_What to produce_: Leave out the pictures and transcribe every entry below exactly.

(Stored data entries)

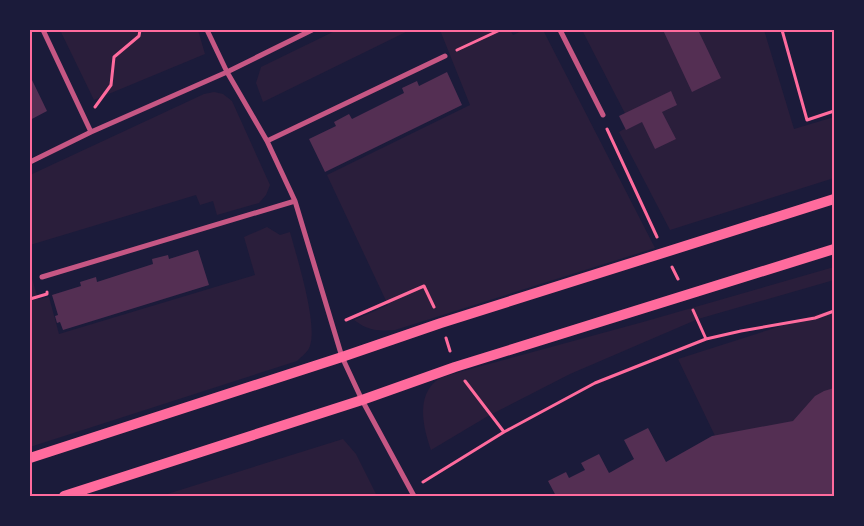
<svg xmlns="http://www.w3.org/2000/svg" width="864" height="526" font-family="Arial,sans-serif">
<rect width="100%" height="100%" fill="#1b1b3a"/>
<path fill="#2a1e3b" d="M 60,30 L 198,30 L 205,54 L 94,100 Z
M 337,30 L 410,30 L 263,102 L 256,83 L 261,67 Z
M 440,30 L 510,30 L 513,35 L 524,30 L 543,30 L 655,248 L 395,330 C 376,331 369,331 354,320 L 388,305 L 327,175 L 470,105 Z
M 582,30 L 764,30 L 794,129 L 834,117 L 834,178 L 670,230 L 619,132 L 631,125 Z
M 214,92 L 223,94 L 232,101 L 270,185 L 266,195 L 259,203 L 217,215 L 213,201 L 200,205 L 196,195 L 30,245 L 30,175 L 204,94 Z
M 267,227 L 280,235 L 290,232 C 296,255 321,332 308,350 C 305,354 300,358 297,361 L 30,447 L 30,272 L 38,299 L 49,297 L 59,334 L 255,275 L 244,237 Z
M 834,267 L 834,280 L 698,319 L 570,374 L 488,416 L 431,450 C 424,430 415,397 437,380 C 443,376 455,374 463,371 L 643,322 Z
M 834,309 L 834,496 L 744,496 L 678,359 Z
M 343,439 L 356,454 L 377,496 L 161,496 Z"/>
<path fill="#542f53" d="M 663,30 L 698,30 L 721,78 L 692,92 Z
M 447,72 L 462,105 L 325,172 L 309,139 L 336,126 L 334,122 L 349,114 L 352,119 L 404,93 L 402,88 L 417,81 L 419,86 Z
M 32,80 L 47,111 L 30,120 L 30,81 Z
M 671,91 L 677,105 L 662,112 L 676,139 L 655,149 L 642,122 L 626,130 L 619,116 Z
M 198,250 L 209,285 L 63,330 L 60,322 L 57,323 L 55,316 L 58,315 L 52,295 L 81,286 L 80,282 L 96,277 L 97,282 L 153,264 L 152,259 L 168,255 L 169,259 Z
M 834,388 L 834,496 L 556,496 L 548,481 L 566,472 L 569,478 L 585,470 L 581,463 L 599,454 L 609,473 L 611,472 L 634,459 L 624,440 L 648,428 L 666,462 L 712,436 L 793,421 L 815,396 L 824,391 Z"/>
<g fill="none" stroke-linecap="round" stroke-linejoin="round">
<path stroke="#ff6b9d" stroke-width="3" d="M 782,30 L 807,120 L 834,111
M 457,50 L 500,30
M 95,107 L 111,85 L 114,57 L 139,36 L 140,30
M 607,129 L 657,237
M 672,267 L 678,279
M 30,299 L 47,294 L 47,292
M 693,310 L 706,339
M 346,320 L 424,286 L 434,307
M 446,338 L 450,351
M 465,381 L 504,432
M 423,482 L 504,432 L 595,383 L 706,339 L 741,331 L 815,318 L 834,311"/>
<path stroke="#c65784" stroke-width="5" d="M 43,30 L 91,132
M 207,30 L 227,72 L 267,141 L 295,201 L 342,357 L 362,400 L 414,496
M 560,30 L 603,115
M 267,141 L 445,56
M 30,162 L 91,132 L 227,72 L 312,30
M 42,277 L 295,201"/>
<path stroke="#ff6b9d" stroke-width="10" d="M 30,458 L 342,357 L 441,323 L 834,199
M 64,496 L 362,400 L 455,367 L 834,249"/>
</g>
<rect width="864" height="526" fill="none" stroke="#1b1b3a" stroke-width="62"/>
<rect x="31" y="31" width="802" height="464" fill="none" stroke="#ff6b9d" stroke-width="2"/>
</svg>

_Solved exercise_:
<svg xmlns="http://www.w3.org/2000/svg" width="864" height="526" font-family="Arial,sans-serif">
<rect width="100%" height="100%" fill="#1b1b3a"/>
<path fill="#2a1e3b" d="M 60,30 L 198,30 L 205,54 L 94,100 Z
M 337,30 L 410,30 L 263,102 L 256,83 L 261,67 Z
M 440,30 L 510,30 L 513,35 L 524,30 L 543,30 L 655,248 L 395,330 C 376,331 369,331 354,320 L 388,305 L 327,175 L 470,105 Z
M 582,30 L 764,30 L 794,129 L 834,117 L 834,178 L 670,230 L 619,132 L 631,125 Z
M 214,92 L 223,94 L 232,101 L 270,185 L 266,195 L 259,203 L 217,215 L 213,201 L 200,205 L 196,195 L 30,245 L 30,175 L 204,94 Z
M 267,227 L 280,235 L 290,232 C 296,255 321,332 308,350 C 305,354 300,358 297,361 L 30,447 L 30,272 L 38,299 L 49,297 L 59,334 L 255,275 L 244,237 Z
M 834,267 L 834,280 L 698,319 L 570,374 L 488,416 L 431,450 C 424,430 415,397 437,380 C 443,376 455,374 463,371 L 643,322 Z
M 834,309 L 834,496 L 744,496 L 678,359 Z
M 343,439 L 356,454 L 377,496 L 161,496 Z"/>
<path fill="#542f53" d="M 663,30 L 698,30 L 721,78 L 692,92 Z
M 447,72 L 462,105 L 325,172 L 309,139 L 336,126 L 334,122 L 349,114 L 352,119 L 404,93 L 402,88 L 417,81 L 419,86 Z
M 32,80 L 47,111 L 30,120 L 30,81 Z
M 671,91 L 677,105 L 662,112 L 676,139 L 655,149 L 642,122 L 626,130 L 619,116 Z
M 198,250 L 209,285 L 63,330 L 60,322 L 57,323 L 55,316 L 58,315 L 52,295 L 81,286 L 80,282 L 96,277 L 97,282 L 153,264 L 152,259 L 168,255 L 169,259 Z
M 834,388 L 834,496 L 556,496 L 548,481 L 566,472 L 569,478 L 585,470 L 581,463 L 599,454 L 609,473 L 611,472 L 634,459 L 624,440 L 648,428 L 666,462 L 712,436 L 793,421 L 815,396 L 824,391 Z"/>
<g fill="none" stroke-linecap="round" stroke-linejoin="round">
<path stroke="#ff6b9d" stroke-width="3" d="M 782,30 L 807,120 L 834,111
M 457,50 L 500,30
M 95,107 L 111,85 L 114,57 L 139,36 L 140,30
M 607,129 L 657,237
M 672,267 L 678,279
M 30,299 L 47,294 L 47,292
M 693,310 L 706,339
M 346,320 L 424,286 L 434,307
M 446,338 L 450,351
M 465,381 L 504,432
M 423,482 L 504,432 L 595,383 L 706,339 L 741,331 L 815,318 L 834,311"/>
<path stroke="#c65784" stroke-width="5" d="M 43,30 L 91,132
M 207,30 L 227,72 L 267,141 L 295,201 L 342,357 L 362,400 L 414,496
M 560,30 L 603,115
M 267,141 L 445,56
M 30,162 L 91,132 L 227,72 L 312,30
M 42,277 L 295,201"/>
<path stroke="#ff6b9d" stroke-width="10" d="M 30,458 L 342,357 L 441,323 L 834,199
M 64,496 L 362,400 L 455,367 L 834,249"/>
</g>
<rect width="864" height="526" fill="none" stroke="#1b1b3a" stroke-width="62"/>
<rect x="31" y="31" width="802" height="464" fill="none" stroke="#ff6b9d" stroke-width="2"/>
</svg>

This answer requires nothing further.